▶ _Data segment_
====================
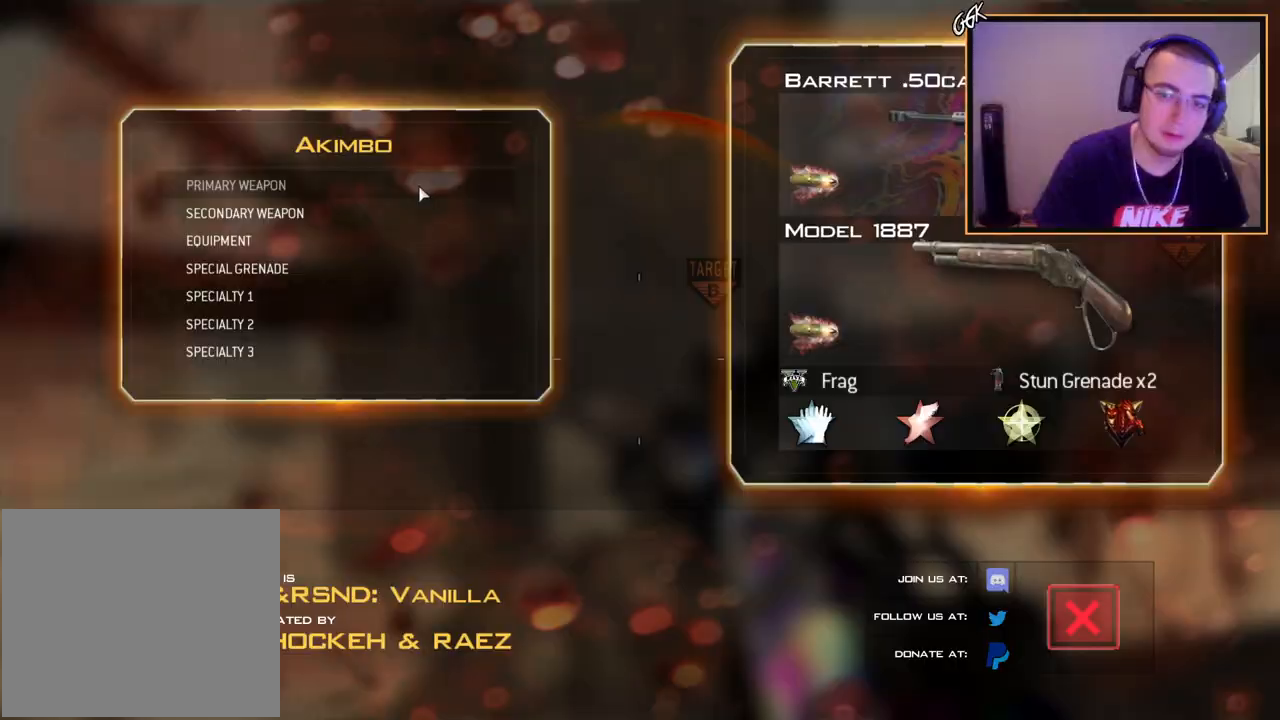
Gameplay with a controller (PlayStation layout); each line is a JSON object with the inputs held at the frame after it. "events" lists button and stick changes between this image and that frame as [ms after this image, input, new state], when the widget could be followed in between.
{"buttons": ["L3"], "left_stick": "up", "right_stick": "center", "events": [[50, "L3", "down"], [50, "left_stick", "up-left"], [184, "right_stick", "right"], [334, "right_stick", "center"], [367, "left_stick", "up"]]}
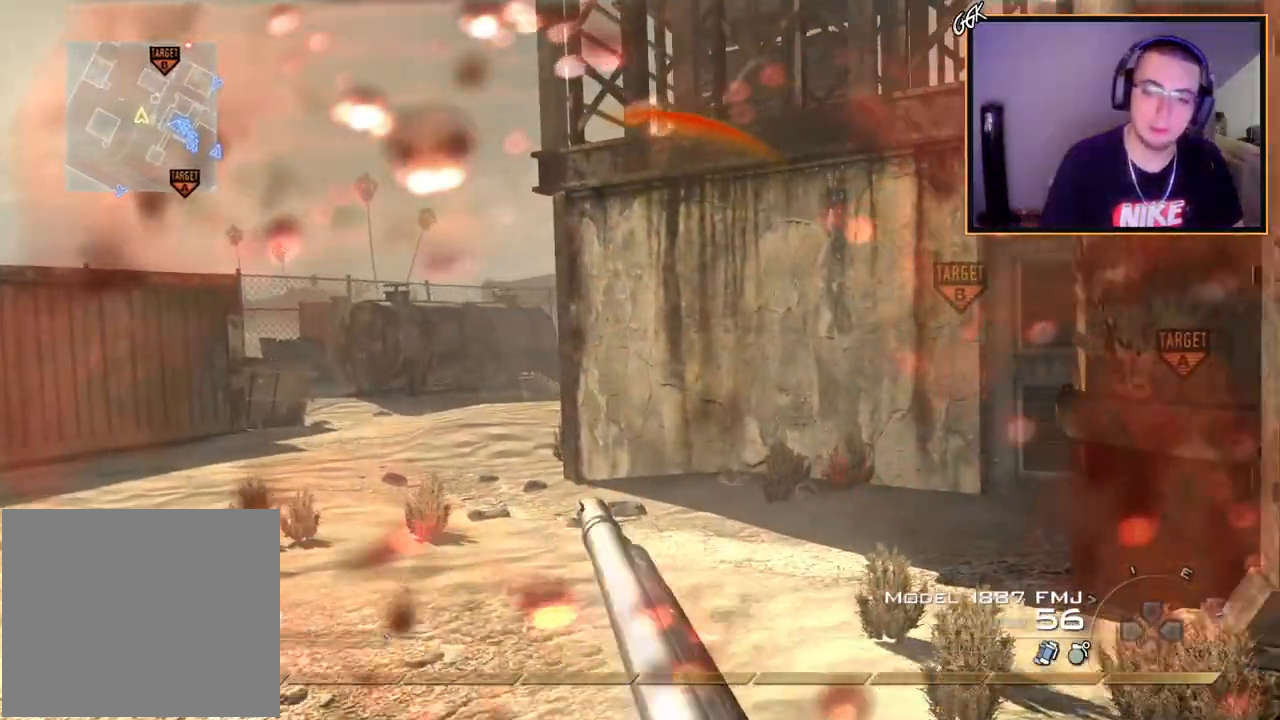
{"buttons": [], "left_stick": "up", "right_stick": "center", "events": [[216, "TRIANGLE", "down"], [267, "L3", "up"], [283, "TRIANGLE", "up"], [350, "TRIANGLE", "down"], [367, "left_stick", "center"], [433, "TRIANGLE", "up"], [467, "left_stick", "up"]]}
====================
▶ _Exercise prompt_
Determine how many lines of the listing include the word "buttons" and report nothing but the number.

▶ _Exercise solution_
2